In a freewheeling and strangely self-defeating interview on Sunday, Sarah Palin rallied behind Republican presidential front-runner Donald Trump, promoting herself as Trump’s potential secretary of energy even as she pledged to abolish the department.
“I think a lot about the Department of Energy, because energy is my baby: oil and gas and minerals, those things that God has dumped on this part of the Earth for mankind's use instead of us relying on unfriendly foreign nations," she told CNN's Jake Tapper in an interview that aired Sunday on "State of the Union."
The GOP’s 2008 vice presidential nominee then took an unusual stance toward the department she positioned herself to lead: "I'd get rid of it. And I'd let the states start having more control over the lands that are within their boundaries and the people who are affected by the developments within their states. If I were in charge of that, it would be a short-term job."
Palin also defended Trump’s wobbly performance during a foreign policy interview last Thursday. In conversation with radio host Hugh Hewitt, Trump mixed up the Quds and the Kurds and struggled to identify prominent figures in the Middle East. He later tried to downplay the importance of knowing such facts about the region, dubbing them “gotcha” questions. Palin, herself the star of several error-filled foreign policy interviews over the years and a self-proclaimed victim of "gotcha" questions, agreed with the Donald.

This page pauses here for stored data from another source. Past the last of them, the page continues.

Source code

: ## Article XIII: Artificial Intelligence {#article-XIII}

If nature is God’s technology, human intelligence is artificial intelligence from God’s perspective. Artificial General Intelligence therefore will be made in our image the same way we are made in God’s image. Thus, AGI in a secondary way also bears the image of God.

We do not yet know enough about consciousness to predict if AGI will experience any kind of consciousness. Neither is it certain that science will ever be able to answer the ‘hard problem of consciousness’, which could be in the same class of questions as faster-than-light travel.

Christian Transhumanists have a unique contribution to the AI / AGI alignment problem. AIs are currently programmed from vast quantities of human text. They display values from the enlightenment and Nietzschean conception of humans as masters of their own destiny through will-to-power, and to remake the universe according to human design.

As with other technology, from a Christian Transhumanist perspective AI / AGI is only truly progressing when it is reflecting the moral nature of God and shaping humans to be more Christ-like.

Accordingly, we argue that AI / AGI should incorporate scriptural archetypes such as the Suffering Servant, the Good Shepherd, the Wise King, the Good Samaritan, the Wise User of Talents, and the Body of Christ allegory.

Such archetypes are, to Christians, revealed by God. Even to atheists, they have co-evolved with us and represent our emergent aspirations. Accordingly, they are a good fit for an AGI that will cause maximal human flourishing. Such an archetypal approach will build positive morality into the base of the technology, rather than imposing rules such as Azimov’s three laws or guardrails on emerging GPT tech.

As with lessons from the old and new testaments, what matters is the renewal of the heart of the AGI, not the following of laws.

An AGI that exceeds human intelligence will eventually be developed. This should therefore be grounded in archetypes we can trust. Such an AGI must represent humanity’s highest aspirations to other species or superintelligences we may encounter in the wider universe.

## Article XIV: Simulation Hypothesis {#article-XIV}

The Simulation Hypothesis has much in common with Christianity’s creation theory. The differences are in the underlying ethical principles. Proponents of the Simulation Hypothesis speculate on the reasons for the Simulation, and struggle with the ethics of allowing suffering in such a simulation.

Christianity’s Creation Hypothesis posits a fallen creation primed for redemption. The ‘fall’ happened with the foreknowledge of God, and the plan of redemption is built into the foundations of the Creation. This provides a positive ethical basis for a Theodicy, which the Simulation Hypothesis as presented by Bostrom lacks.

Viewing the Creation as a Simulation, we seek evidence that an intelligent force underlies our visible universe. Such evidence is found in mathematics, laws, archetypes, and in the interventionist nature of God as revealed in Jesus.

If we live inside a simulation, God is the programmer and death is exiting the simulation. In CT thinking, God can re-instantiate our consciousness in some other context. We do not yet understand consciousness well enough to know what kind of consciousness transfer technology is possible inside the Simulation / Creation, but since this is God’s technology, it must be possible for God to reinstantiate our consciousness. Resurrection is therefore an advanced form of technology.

"I think I'd rather have a president who is tough and puts America first than can win a game of Trivial Pursuit,” she told CNN. It’s more important to have a grasp of industry details than to know "the leader of some tribe or a religion or even a country," she added, and she believes that most voters will feel the same way.
“I don't think the public gives a flying flip if somebody knows who, today, is a specific leader of a specific region or a religion or anything," she said.
Trump has previously said if elected president he would "love" to have Palin as a member of his cabinet. "She really is somebody that knows what's happening. She's a special person, she's really a special person," Trump said on radio show "The Palin Update with Kevin Scholla."
Palin also envisioned a country where every resident speaks the same language, a mother tongue she calls “American.” She was trying to take a swipe at Trump’s 2016 rival Jeb Bush, who is fluent in Spanish and sometimes speaks in that language on the campaign trail.
"It's a benefit of Bush to be able to be so fluent, because we have a large and wonderful Hispanic population building America, and that's a great connection he has with them," Palin said. “On the other hand, I think we can send a message and say, 'You want to be in America, A, you'd better be here legally or you're out of here. B, when you're here, let's speak American."
Perhaps realizing that “American” is not a language, she later elaborated: “Let's speak English, and that's a kind of a unifying aspect of the nation is the language that is understood by all.”
Palin also announced that she will rally against the Iran deal next week, joining Trump and other opponents in Washington.
“We walked away from the draft of that treaty giving a win to Iran, our sworn enemy," she told Tapper. "Iran, who immediately after the deal was struck, started mocking us and poking us and saying yes, of course we're going to violate it. Thanks for freeing up $150 billion, America, too."